Sh5bn funding to test new drugs that stop postpartum bleeding

A 3D molecular model of carbetocin, one of the oxytocin alternatives. Carbetocin does not require cold chain storage. 

On August 11, Mr Fredrick Oloo lost his beloved wife to excessive bleeding at a rural hospital in Siaya County.

Reason? Unavailability of drugs to stop the bleeding.

In Kenya currently, most hospitals are using oxytocin as the first-line drug for preventing excessive bleeding after childbirth.

However, it must be stored and transported at 2-8 degrees Celsius to remain effective, which is hard to achieve in many counties and rural hospitals. This denies many women access to the life-saving drug.

And when they can obtain it, the quality of the drug is not always assured due to exposure to heat.

This is expected to change with an injection of $45 million (Sh5.4 billion) by Unitaid, an agency hosted by the World Health Organisation (WHO), to fund research in Kenya.

The amount has been invested across three complementary initiatives, and the agency will fund research needed to optimise use and enable broader access to products that, when implemented at scale, could save tens of thousands of women’s lives.

Together with Jhpiego, a non-profit organisation affiliated with the Johns Hopkins University, Unitaid is out to ensure that babies and their mothers leave hospitals safe and alive.

Importantly, Jhpiego will lead a large-scale demonstration project to inform optimal deployment and scale-up of a critical set of new and newly-recommended postpartum haemorrhage drugs in low-middle-income countries.

The project will involve heat-stable carbetocin and tranexamic acid (TXA), as well as misoprostol, a medicine in tablet form that is recommended by WHO for self-administration to prevent haemorrhage when giving birth at home or in the absence of skilled health personnel.

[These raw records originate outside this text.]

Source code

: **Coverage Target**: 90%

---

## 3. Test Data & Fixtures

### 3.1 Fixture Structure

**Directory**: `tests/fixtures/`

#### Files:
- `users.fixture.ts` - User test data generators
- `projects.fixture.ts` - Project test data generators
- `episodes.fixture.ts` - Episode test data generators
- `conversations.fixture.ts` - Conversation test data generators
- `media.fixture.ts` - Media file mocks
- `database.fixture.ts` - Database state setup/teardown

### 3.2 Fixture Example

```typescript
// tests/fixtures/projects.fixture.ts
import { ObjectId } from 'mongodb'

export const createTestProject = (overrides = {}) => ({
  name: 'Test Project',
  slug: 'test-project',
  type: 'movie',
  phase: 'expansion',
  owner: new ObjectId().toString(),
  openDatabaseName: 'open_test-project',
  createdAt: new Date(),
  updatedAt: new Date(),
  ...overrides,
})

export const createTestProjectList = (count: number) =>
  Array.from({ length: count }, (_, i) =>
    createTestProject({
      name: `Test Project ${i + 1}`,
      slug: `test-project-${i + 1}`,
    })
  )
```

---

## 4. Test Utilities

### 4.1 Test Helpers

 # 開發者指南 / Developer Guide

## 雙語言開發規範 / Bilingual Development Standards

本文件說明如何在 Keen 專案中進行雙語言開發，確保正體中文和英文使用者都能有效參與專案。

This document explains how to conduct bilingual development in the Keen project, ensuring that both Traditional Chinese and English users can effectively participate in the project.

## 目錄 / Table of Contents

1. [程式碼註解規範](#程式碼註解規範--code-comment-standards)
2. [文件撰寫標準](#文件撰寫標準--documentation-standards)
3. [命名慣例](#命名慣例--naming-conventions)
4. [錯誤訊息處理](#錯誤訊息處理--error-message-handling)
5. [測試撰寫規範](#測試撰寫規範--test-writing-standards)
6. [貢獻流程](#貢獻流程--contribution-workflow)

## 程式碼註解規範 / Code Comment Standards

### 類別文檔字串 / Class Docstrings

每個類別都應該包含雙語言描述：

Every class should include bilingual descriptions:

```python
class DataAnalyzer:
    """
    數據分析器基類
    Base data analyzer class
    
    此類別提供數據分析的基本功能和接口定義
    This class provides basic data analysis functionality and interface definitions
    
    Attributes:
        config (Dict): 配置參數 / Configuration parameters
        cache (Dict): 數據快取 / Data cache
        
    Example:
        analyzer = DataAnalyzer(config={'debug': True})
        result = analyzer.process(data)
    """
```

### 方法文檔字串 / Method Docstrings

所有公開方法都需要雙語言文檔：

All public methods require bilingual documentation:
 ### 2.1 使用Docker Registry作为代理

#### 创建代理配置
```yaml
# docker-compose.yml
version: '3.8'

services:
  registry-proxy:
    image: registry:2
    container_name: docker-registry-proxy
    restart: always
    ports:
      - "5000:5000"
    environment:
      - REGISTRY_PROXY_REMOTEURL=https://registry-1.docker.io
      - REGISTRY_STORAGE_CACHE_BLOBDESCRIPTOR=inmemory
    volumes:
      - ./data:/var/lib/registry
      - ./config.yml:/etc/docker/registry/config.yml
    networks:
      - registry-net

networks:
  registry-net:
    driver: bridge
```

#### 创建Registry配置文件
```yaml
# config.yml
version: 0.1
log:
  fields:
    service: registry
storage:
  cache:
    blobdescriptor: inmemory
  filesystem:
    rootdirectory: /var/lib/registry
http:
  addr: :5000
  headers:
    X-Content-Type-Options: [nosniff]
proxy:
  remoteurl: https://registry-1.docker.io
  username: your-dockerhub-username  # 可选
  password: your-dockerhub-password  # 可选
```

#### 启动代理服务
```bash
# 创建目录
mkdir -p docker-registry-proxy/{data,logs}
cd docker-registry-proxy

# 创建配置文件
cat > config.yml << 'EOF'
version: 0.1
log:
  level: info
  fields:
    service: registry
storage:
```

Carbetocin, which is already recommended for preventing excessive bleeding during childbirth, represents a high-quality alternative to oxytocin as it does not require cold chain storage.

The product, which is already recommended for preventing excessive bleeding during childbirth, represents a high-quality alternative to oxytocin as it does not require cold chain storage.

The clinical trial, coordinated by the World Bank Special Programme of Research, Development and Research Training in Human Reproduction (Human Reproduction Programme) and other entities will evaluate the safety and efficacy of using carbetocin for treating postpartum haemorrhage.

“One life lost to postpartum haemorrhage is one life too many. Through Unitaid’s commitment to expand access to lifesaving drugs and our partnership ... we can prevent the deaths of thousands of women who experience severe bleeding after birth,” said Elaine Roman, the project lead at Jhpiego.

“We are honoured to lead this project and use our decades-long experience in managing complications at birth to propel catalytic change across Africa and Asia and significantly reduce maternal deaths,” added Ms Roman.

With its partners, Unitaid will advance a package of care for preventing and treating postpartum haemorrhage that is better suited to needs in low- and lower-middle income countries where nearly 94 percent of all maternal deaths occur.

Defined as severe bleeding after childbirth, postpartum haemorrhage is the leading cause of maternal mortality worldwide, with stark disparities in survival rates between women in high-versus lower-income countries.

More than half of these deaths occur within 24 hours after childbirth.

The bleeding is caused by either a placenta that is not expelled after birth or when the uterus fails to contract after delivery.

Each year, approximately 14 million women experience postpartum haemorrhage, resulting in 70,000 lives lost. In Kenya, it is the leading cause of maternal mortality, accounting for 34 percent of maternal deaths.

“One in five deaths during childbirth are caused by excessive bleeding. Despite being largely avoidable with access to appropriate tools, each year millions of women suffer the trauma of bleeding. The investment will reduce the inexcusable gap in care, ensuring critical medicines are available and adopted to use where they are needed most,” said Dr Philippe Duneton, the executive director of Unitaid.

The London School of Hygiene and Tropical Medicine will lead a second project aimed at improving access to TXA, a treatment recommended by the WHO that is proven to reduce the risk of death from severe bleeding.

Currently, TXA can only be administered intravenously, which makes it inaccessible in facilities that lack the necessary staff capacity and infrastructure.

The trial will evaluate the safety and efficacy of intramuscular administration of TXA compared to intravenous administration. If intramuscular TXA proves to be as effective, this lifesaving treatment could be made much more widely available, particularly at lower levels of the health system where it is needed most.

The three underutilised drugs recommended by WHO hold great potential to improve the control of postpartum haemorrhage, but several barriers limit their wide scale access and use.

“It is a tragedy that so many women die unnecessarily due to the lack of access to available drugs proven to prevent bleeding after childbirth. These deaths shine a light on continued inequities brought by geography and economy,” said Dr Soumya Swaminathan,  the WHO’s chief scientist.